What is expected
Beneath this task are records; print exactly the stretch of them from the line with "thumb ip: (930, 1041)" through the line with "wrist: (1364, 1195)", both ends included.

————————

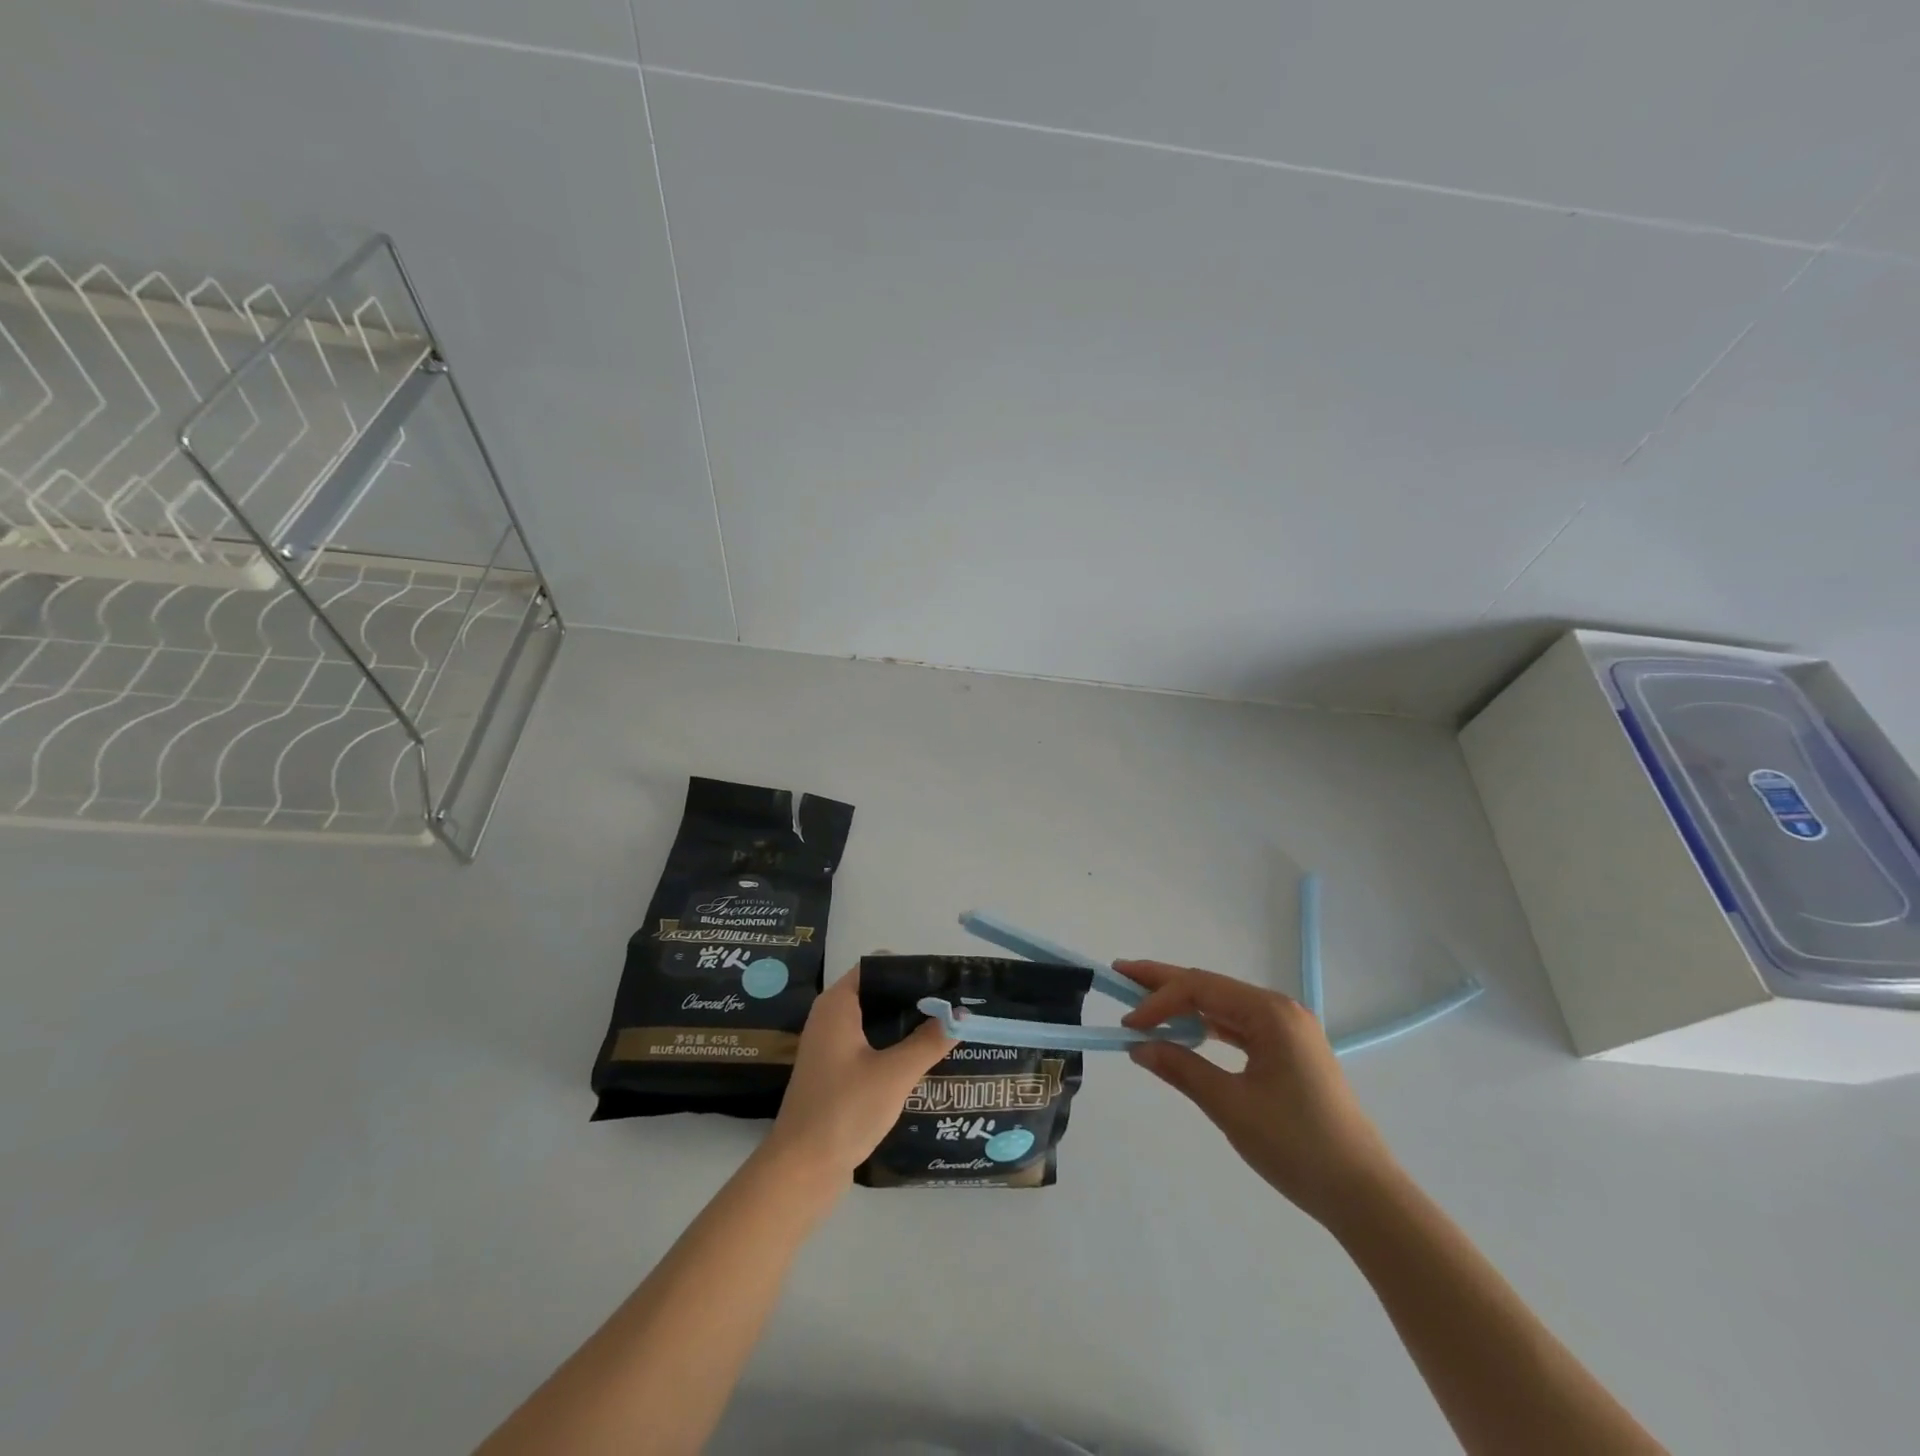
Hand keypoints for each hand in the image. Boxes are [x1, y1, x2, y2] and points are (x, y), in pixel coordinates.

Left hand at [761, 965, 954, 1185]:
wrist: (801, 1170)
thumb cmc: (845, 1110)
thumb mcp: (895, 1073)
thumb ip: (930, 1041)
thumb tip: (962, 1015)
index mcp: (837, 1005)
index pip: (876, 966)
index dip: (909, 968)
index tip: (944, 977)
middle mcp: (830, 1018)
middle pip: (877, 994)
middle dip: (913, 998)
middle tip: (953, 1004)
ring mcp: (830, 1047)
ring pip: (875, 1022)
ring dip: (905, 1024)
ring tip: (946, 1027)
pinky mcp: (835, 1073)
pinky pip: (869, 1046)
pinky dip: (893, 1046)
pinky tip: (922, 1058)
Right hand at [1118, 960, 1397, 1225]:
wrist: (1364, 1195)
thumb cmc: (1296, 1146)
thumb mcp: (1230, 1106)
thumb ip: (1181, 1069)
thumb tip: (1139, 1047)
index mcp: (1270, 1013)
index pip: (1200, 989)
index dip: (1158, 1000)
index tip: (1127, 1025)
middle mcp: (1280, 1010)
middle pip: (1211, 987)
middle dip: (1164, 983)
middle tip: (1120, 973)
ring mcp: (1288, 1031)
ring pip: (1223, 1006)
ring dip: (1184, 1005)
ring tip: (1144, 1001)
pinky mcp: (1290, 1053)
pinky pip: (1238, 1027)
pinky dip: (1207, 1027)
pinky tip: (1185, 1032)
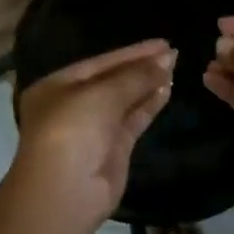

————————

Result of this exercise
thumb ip: (930, 1041)
thumb tip: (962, 1015)
index mcp: (837, 1005)
index pip: (876, 966)
index dip: (909, 968)
index tip: (944, 977)
middle mcp: (830, 1018)
middle pip: (877, 994)
middle dip: (913, 998)
middle tip: (953, 1004)
ring mcp: (830, 1047)
ring pip: (875, 1022)
ring dip: (905, 1024)
ring tip: (946, 1027)
pinky mcp: (835, 1073)
pinky pip: (869, 1046)
pinky dip: (893, 1046)
pinky tip: (922, 1058)
Right hand at [1118, 960, 1397, 1225]:
wrist: (1364, 1195)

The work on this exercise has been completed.